__Material for the task__.

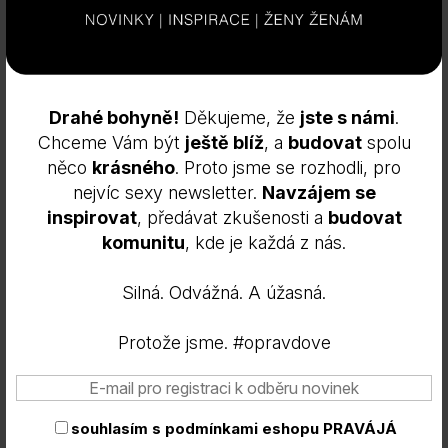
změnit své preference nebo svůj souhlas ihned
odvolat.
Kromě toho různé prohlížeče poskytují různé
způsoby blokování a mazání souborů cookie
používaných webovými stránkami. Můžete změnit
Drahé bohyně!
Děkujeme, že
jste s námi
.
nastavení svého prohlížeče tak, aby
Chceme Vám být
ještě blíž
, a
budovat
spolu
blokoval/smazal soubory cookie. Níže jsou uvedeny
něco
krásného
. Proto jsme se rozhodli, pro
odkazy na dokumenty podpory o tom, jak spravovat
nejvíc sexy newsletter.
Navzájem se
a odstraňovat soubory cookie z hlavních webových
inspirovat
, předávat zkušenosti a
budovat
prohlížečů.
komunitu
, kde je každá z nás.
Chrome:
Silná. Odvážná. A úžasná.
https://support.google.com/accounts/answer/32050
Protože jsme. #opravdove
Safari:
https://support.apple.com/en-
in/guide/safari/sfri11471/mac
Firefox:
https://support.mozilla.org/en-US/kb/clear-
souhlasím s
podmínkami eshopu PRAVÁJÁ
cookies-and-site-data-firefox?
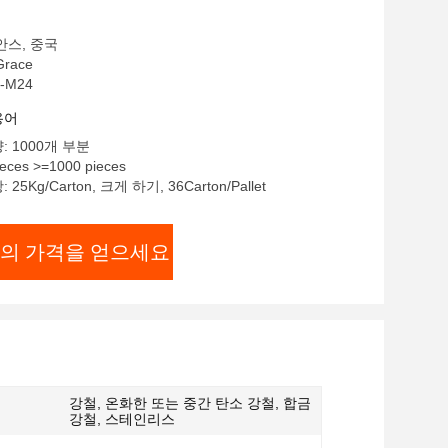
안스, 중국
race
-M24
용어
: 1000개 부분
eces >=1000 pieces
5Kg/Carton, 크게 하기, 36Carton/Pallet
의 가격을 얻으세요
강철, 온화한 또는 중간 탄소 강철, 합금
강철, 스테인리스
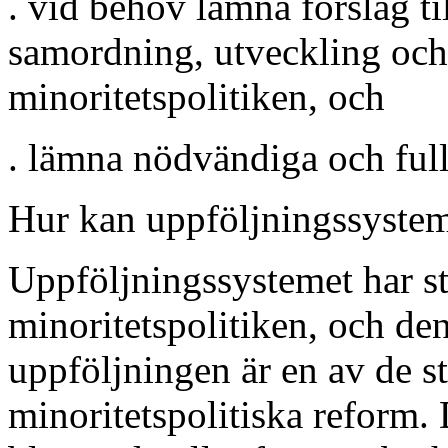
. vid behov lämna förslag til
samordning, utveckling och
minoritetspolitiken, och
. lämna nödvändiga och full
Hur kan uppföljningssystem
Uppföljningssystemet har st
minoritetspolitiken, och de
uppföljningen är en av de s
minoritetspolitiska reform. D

__Work to be completed__. Transcribe every line in the entries above, taking out only the images.

__Response for this exercise__.
změnit své preference nebo svůj souhlas ihned
odvolat.
Kromě toho různé prohlížeče poskytují různé
způsoby blokování a mazání souborů cookie
používaných webovými stránkami. Můžete změnit
Drahé bohyně!
Děkujeme, že
jste s námi
.
nastavení svého prohlížeče tak, aby
Chceme Vám být
ještě blíž
, a
budovat
spolu
blokoval/smazal soubory cookie. Níže jsou uvedeny
něco
krásného
. Proto jsme se rozhodli, pro
odkazy na dokumenty podpory o tom, jak spravovat
nejvíc sexy newsletter.
Navzájem se
a odstraňovat soubory cookie z hlavních webových
inspirovat
, předávat zkušenosti a
budovat
prohlížečů.
komunitu
, kde je každá z nás.
Chrome:
Silná. Odvážná. A úžasná.
https://support.google.com/accounts/answer/32050
Protože jsme. #opravdove
Safari:
https://support.apple.com/en-
in/guide/safari/sfri11471/mac
Firefox:
https://support.mozilla.org/en-US/kb/clear-
souhlasím s
podmínkami eshopu PRAVÁJÁ
cookies-and-site-data-firefox?
안스, 중국
race
-M24
용어
: 1000개 부분
eces >=1000 pieces
5Kg/Carton, 크게 하기, 36Carton/Pallet
의 가격을 얻으세요
강철, 온화한 또는 중간 탄소 강철, 합금
강철, 스테인리스
. vid behov lämna förslag til
samordning, utveckling och
minoritetspolitiken, och
. lämna nödvändiga och full
Hur kan uppföljningssystem
Uppföljningssystemet har st
minoritetspolitiken, och de
uppföljningen är en av de s
minoritetspolitiska reform. D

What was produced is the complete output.